Le Renegades Steel Orchestra a donné un concert de bidons métalliques devant 250 spectateurs, le dimanche 16 novembre 2014 au Glenmor.

Une paire de mailloches dans les mains, la douzaine de musiciens du Renegades Steel Orchestra s’avance sous les lumières bleues métalliques du Glenmor. En smoking d’apparat et robes aux motifs caribéens, les interprètes hommes et femmes venus des îles Trinité et Tobago prennent possession de leurs pupitres de percussions aux tessitures sopranos, altos, ténors et basses. Dos au public, le chef Soca, alias Andrew Brumant, lance, du bout des doigts, les premières mesures d’une Fugue en sol mineur de Jean-Sébastien Bach.

À l’avant-scène, le regard concentré, les trois musiciens du pupitre soprano effleurent le fond martelé de leurs pans (casseroles, en anglais) chromés. Transcrites pour orchestre de percussions métalliques par Desmond Waithe, à la demande des Folles Journées de Nantes, les multiples voix de l’œuvre de Bach se superposent avec toutes les nuances de la partition originale.

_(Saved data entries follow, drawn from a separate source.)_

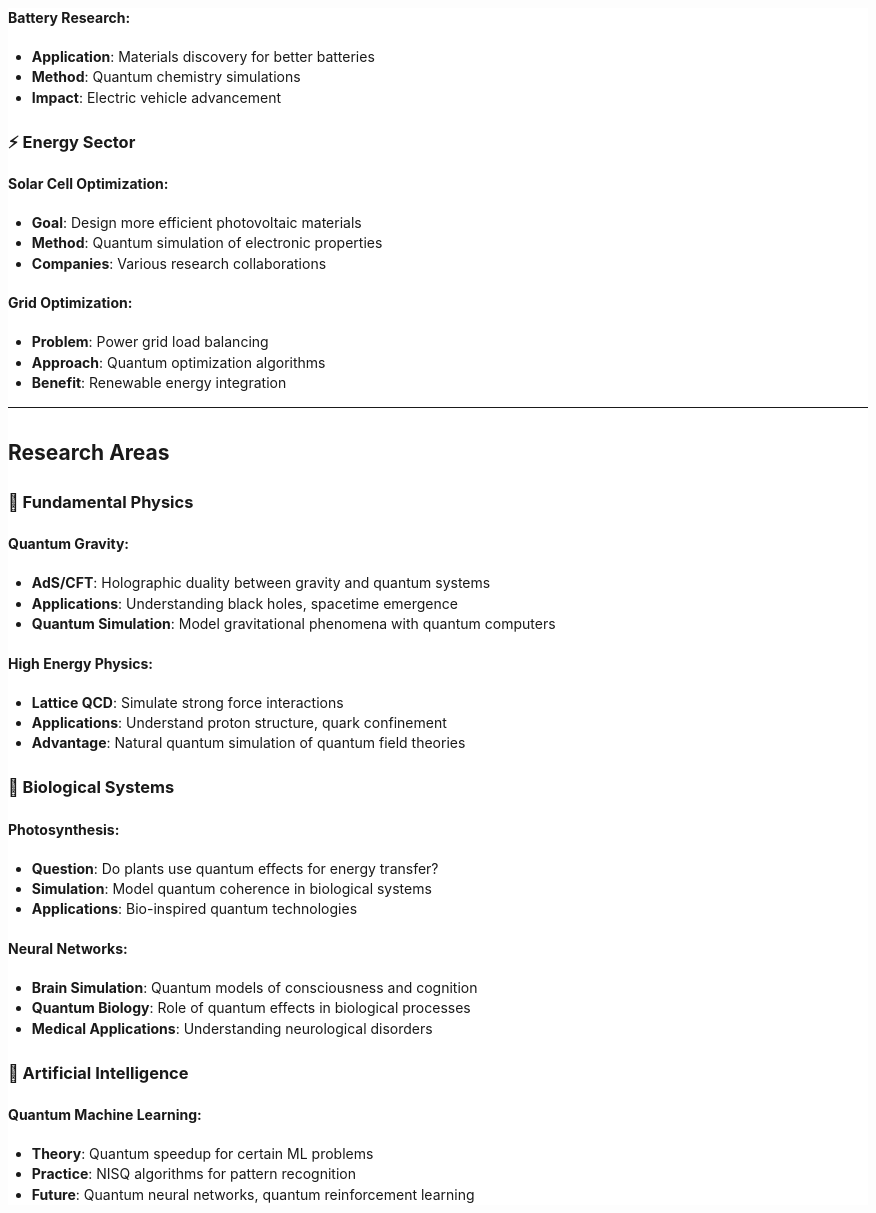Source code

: #### Battery Research:
- **Application**: Materials discovery for better batteries
- **Method**: Quantum chemistry simulations
- **Impact**: Electric vehicle advancement

### ⚡ Energy Sector

#### Solar Cell Optimization:
- **Goal**: Design more efficient photovoltaic materials
- **Method**: Quantum simulation of electronic properties
- **Companies**: Various research collaborations

#### Grid Optimization:
- **Problem**: Power grid load balancing
- **Approach**: Quantum optimization algorithms
- **Benefit**: Renewable energy integration

---

## Research Areas

### 🔬 Fundamental Physics

#### Quantum Gravity:
- **AdS/CFT**: Holographic duality between gravity and quantum systems
- **Applications**: Understanding black holes, spacetime emergence
- **Quantum Simulation**: Model gravitational phenomena with quantum computers

#### High Energy Physics:
- **Lattice QCD**: Simulate strong force interactions
- **Applications**: Understand proton structure, quark confinement
- **Advantage**: Natural quantum simulation of quantum field theories

### 🧬 Biological Systems

#### Photosynthesis:
- **Question**: Do plants use quantum effects for energy transfer?
- **Simulation**: Model quantum coherence in biological systems
- **Applications**: Bio-inspired quantum technologies

#### Neural Networks:
- **Brain Simulation**: Quantum models of consciousness and cognition
- **Quantum Biology**: Role of quantum effects in biological processes
- **Medical Applications**: Understanding neurological disorders

### 🤖 Artificial Intelligence

#### Quantum Machine Learning:
- **Theory**: Quantum speedup for certain ML problems
- **Practice**: NISQ algorithms for pattern recognition
- **Future**: Quantum neural networks, quantum reinforcement learning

Sur le plateau du Glenmor, les virtuoses de cet ensemble philharmonique venu des Tropiques enchaînent avec une maestria confondante cantates du compositeur allemand, Ave Maria de Schubert, Danses hongroises de Brahms et Toccata et fugue en sol mineur de l’organiste de Leipzig.


Sous les projecteurs du Glenmor, les musiciens du Renegades Steel Orchestra ont donné un concert époustouflant de virtuosité harmonique. (Photo©Jean-Pierre Bénard).


Dans la salle, le public médusé n’en revient pas qui jurerait avoir entendu tonner grandes orgues et violons magyars déchaînés.

French cancan

À la reprise, changement de style. Maillots orange vif, jeans, baskets et baguettes de bois dur ont remplacé tenues de concertistes et mailloches délicates abandonnées dans les loges. En fond de scène, le chef Andrew Brumant s’est mué en batteur métronomique, flanqué d’un alerte joueur de congas.


Place aux musiques de carnaval, aux pulsations reggae et aux effusions du calypso. Tels des forgerons enfiévrés, les percussionnistes du Renegades Steel Orchestra chauffent le métal des tambours qui happent les tympans dans une rythmique tropicale de folie. Des spectateurs n’y tiennent plus qui se déhanchent à l’avant-scène. Ultime clin d’œil, le combo de Trinidad exécute Orpheus -- hommage rendu au french cancan d’Offenbach -- et, belle revanche sur l’histoire, hisse la musique populaire des Caraïbes au plus haut sommet.

Jean-Pierre Bénard


Chronique du concert donné par le Renegades Steel Orchestra novembre 2014, à l'espace Glenmor à Carhaix (Finistère).